The physics of why basketball shoes are so squeaky

The persistent squeaking of basketball shoes during games has long been a familiar sound to fans and players alike. While the bounce of the ball is often highlighted, the squeaky noises produced by the shoes as players move across the court have remained a mystery. However, recent research by physicists from France, Israel, the UK, and the US has shed light on this phenomenon, revealing that the squeaks are caused by a previously unobserved mechanism involving the rapid deformation of the rubber sole.

In a study published in Physics World, Katia Bertoldi from the Harvard John A. Paulson School of Engineering and Applied Sciences, along with her colleagues, conducted experiments to recreate the squeaking noise in a controlled laboratory setting. They used a basketball shoe, or a sample of rubber, which was slid across a smooth glass plate. High-speed imaging and audio measurements were employed to analyze the resulting squeaks.

Previous research on similar phenomena, such as the scraping of chalk on a blackboard or brakes on a bicycle, suggested that "pulses" were created when two materials "stick and slip." However, these studies focused on slow movements, which do not produce the sharp squeaks associated with basketball shoes. Bertoldi and her team discovered that the noise was not caused by random stick-slip events but rather by deformations of the rubber sole pulsing in bursts, or rippling, across the surface.

The key to understanding the squeaks lies in the rapid deformation of the rubber sole. Small parts of the sole change shape and lose and regain contact with the surface, with the "ripple" traveling at near supersonic speeds. The pitch of the squeak even matches the rate of these "bursts," which is determined by the stiffness and thickness of the shoe sole. This means that the squeak's frequency is directly related to the physical properties of the shoe material.

Interestingly, the researchers found that the type of surface on which the shoe is worn also plays a role in the sound produced. If a soft surface is smooth, the pulses are irregular and produce no sharp sounds. In contrast, ridged surfaces – like the grip patterns on sports shoes – produce consistent pulse frequencies, resulting in a high-pitched squeak. This explains why basketball shoes, which are designed with specific grip patterns for traction, tend to produce more pronounced squeaks.

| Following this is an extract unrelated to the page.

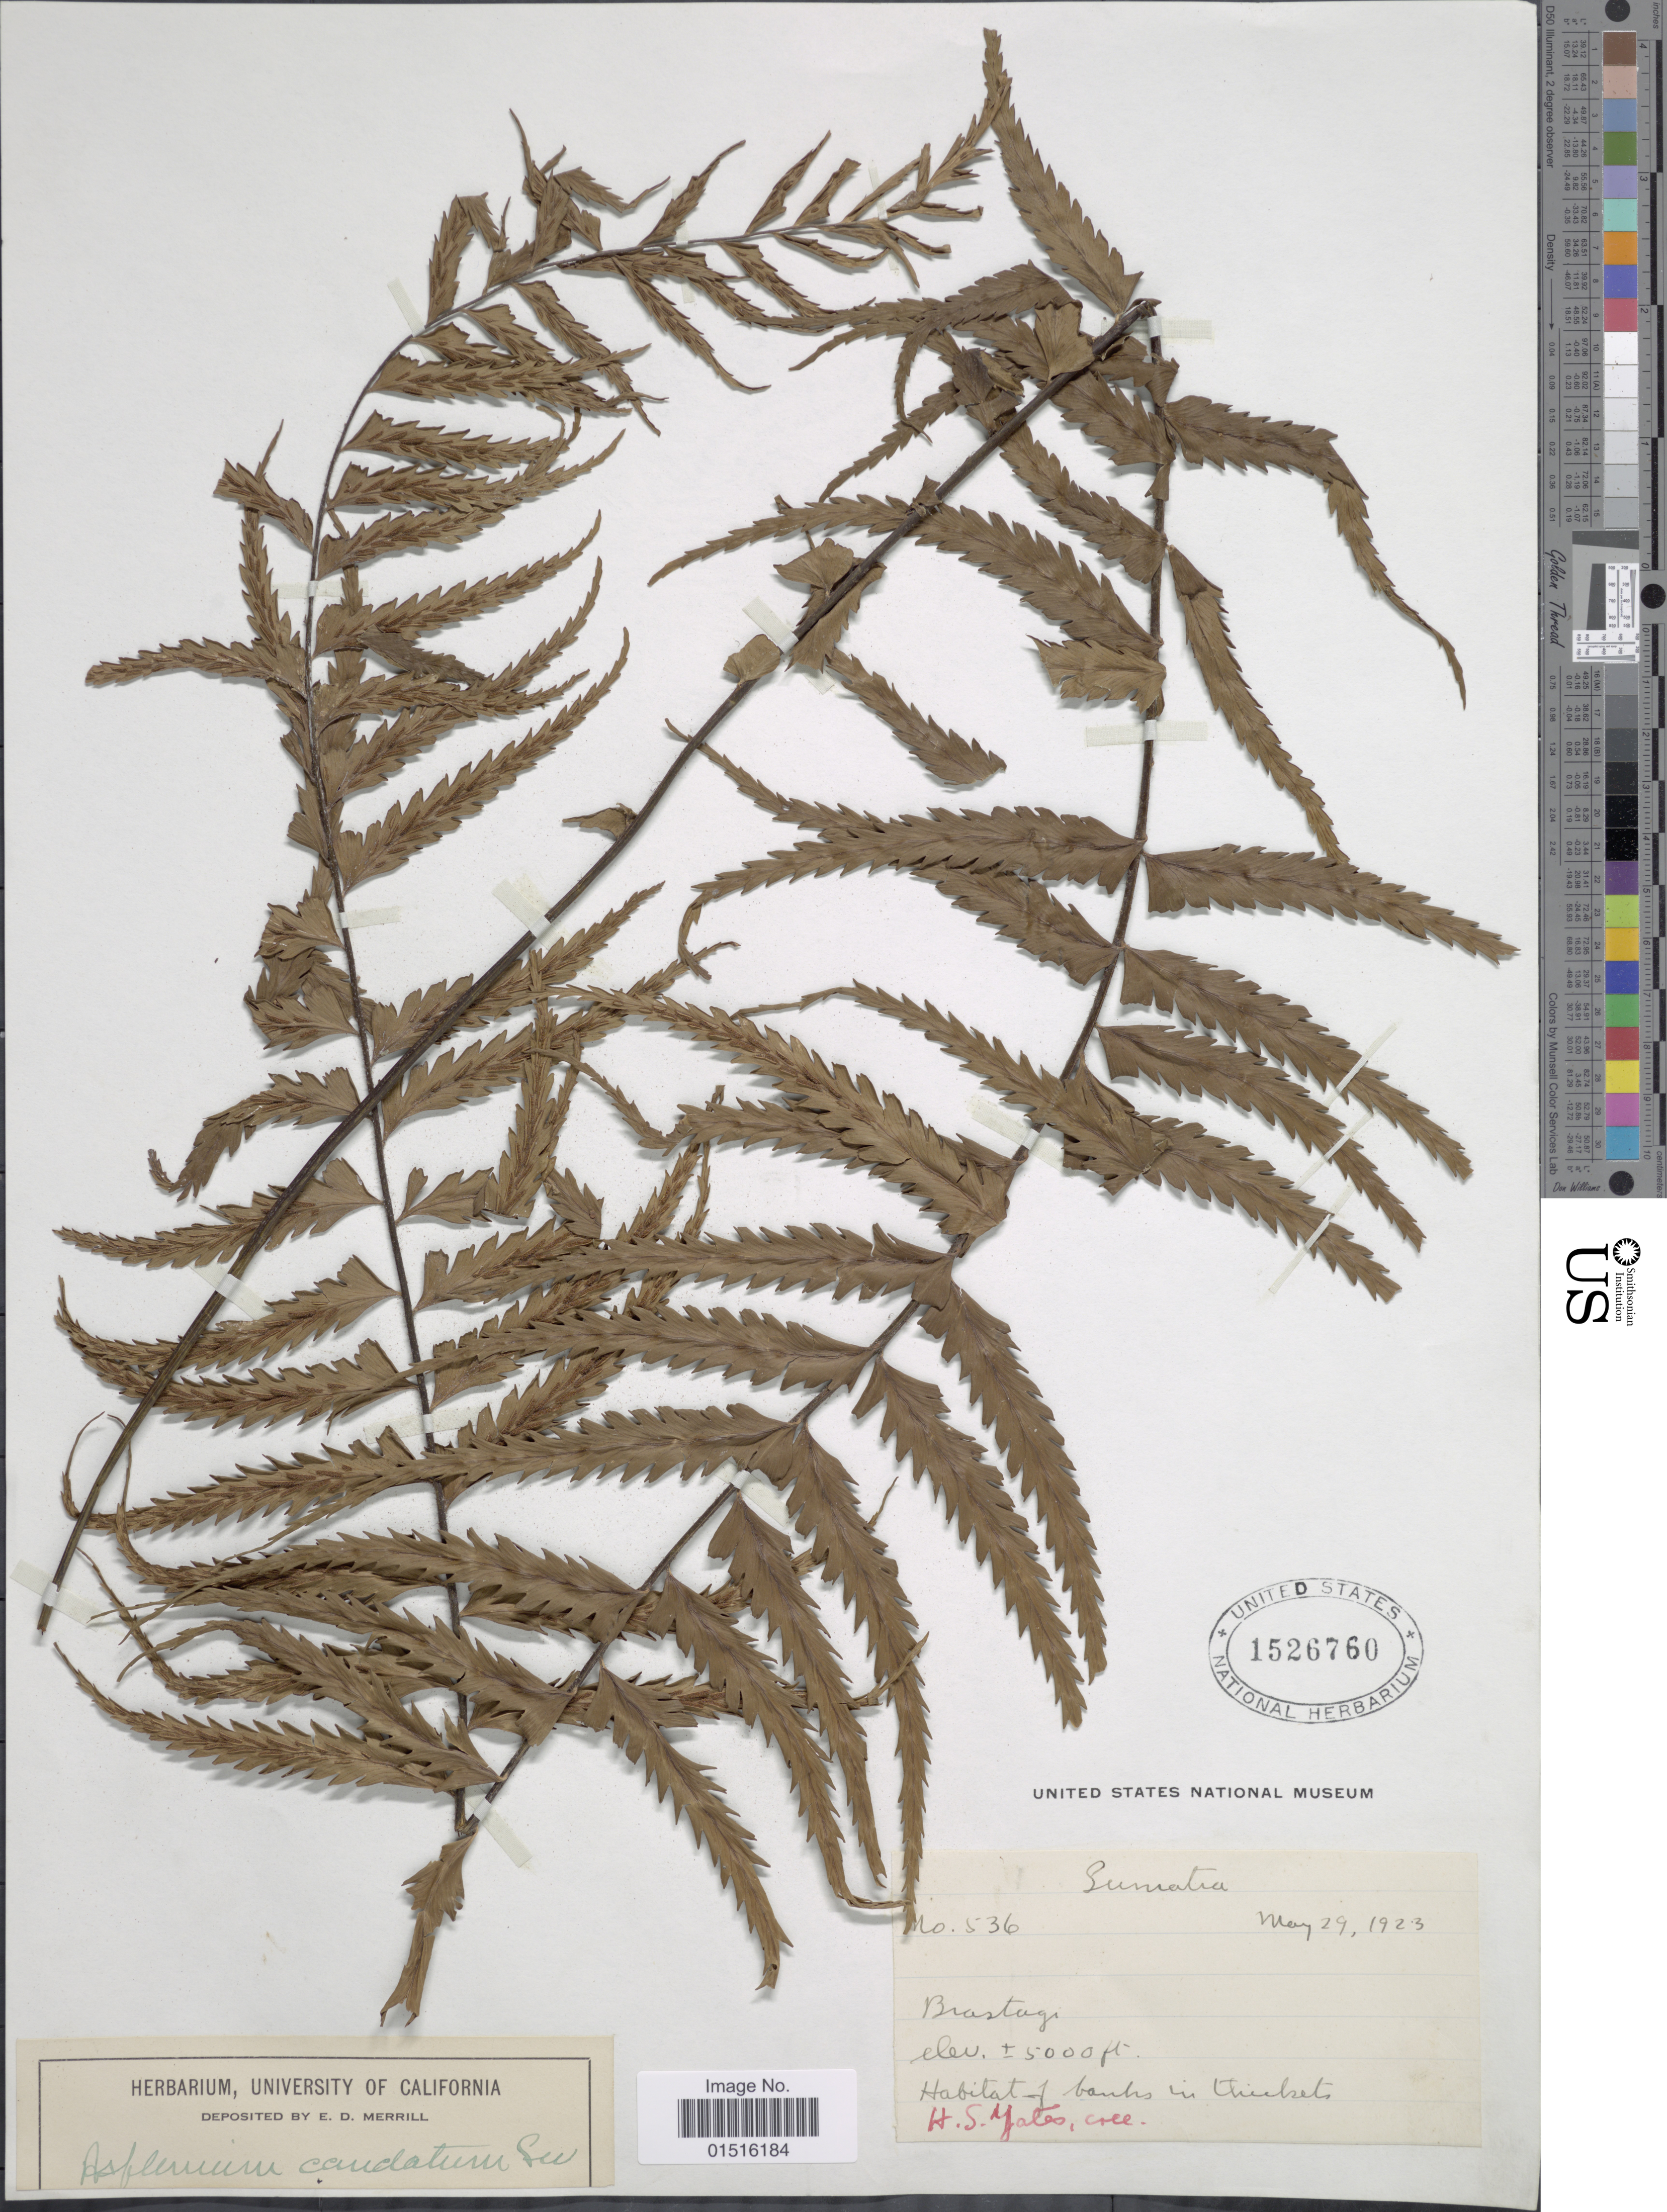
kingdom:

An additional twist to the story comes from the fact that in some instances, the slip pulses are triggered by triboelectric discharges – miniature lightning bolts caused by the friction of the rubber. These discharges, which occur due to the buildup of static electricity between the rubber and the surface, can further contribute to the squeaking noise.

The physics of these pulses share similar features with fracture fronts in plate tectonics, where the movement of tectonic plates can also produce rapid, localized deformations. By studying the squeaks of basketball shoes, researchers have gained a deeper understanding of the dynamics of such rapid, nonlinear processes, which can have applications in various fields, from material science to geophysics.

In conclusion, the squeaky sounds of basketball shoes are not merely an annoyance but a fascinating example of the complex physics that governs everyday phenomena. The research not only explains the source of the noise but also highlights the intricate relationship between material properties, surface interactions, and the resulting acoustic effects. As the study of such phenomena continues, it is likely to reveal even more fascinating insights into the world of physics.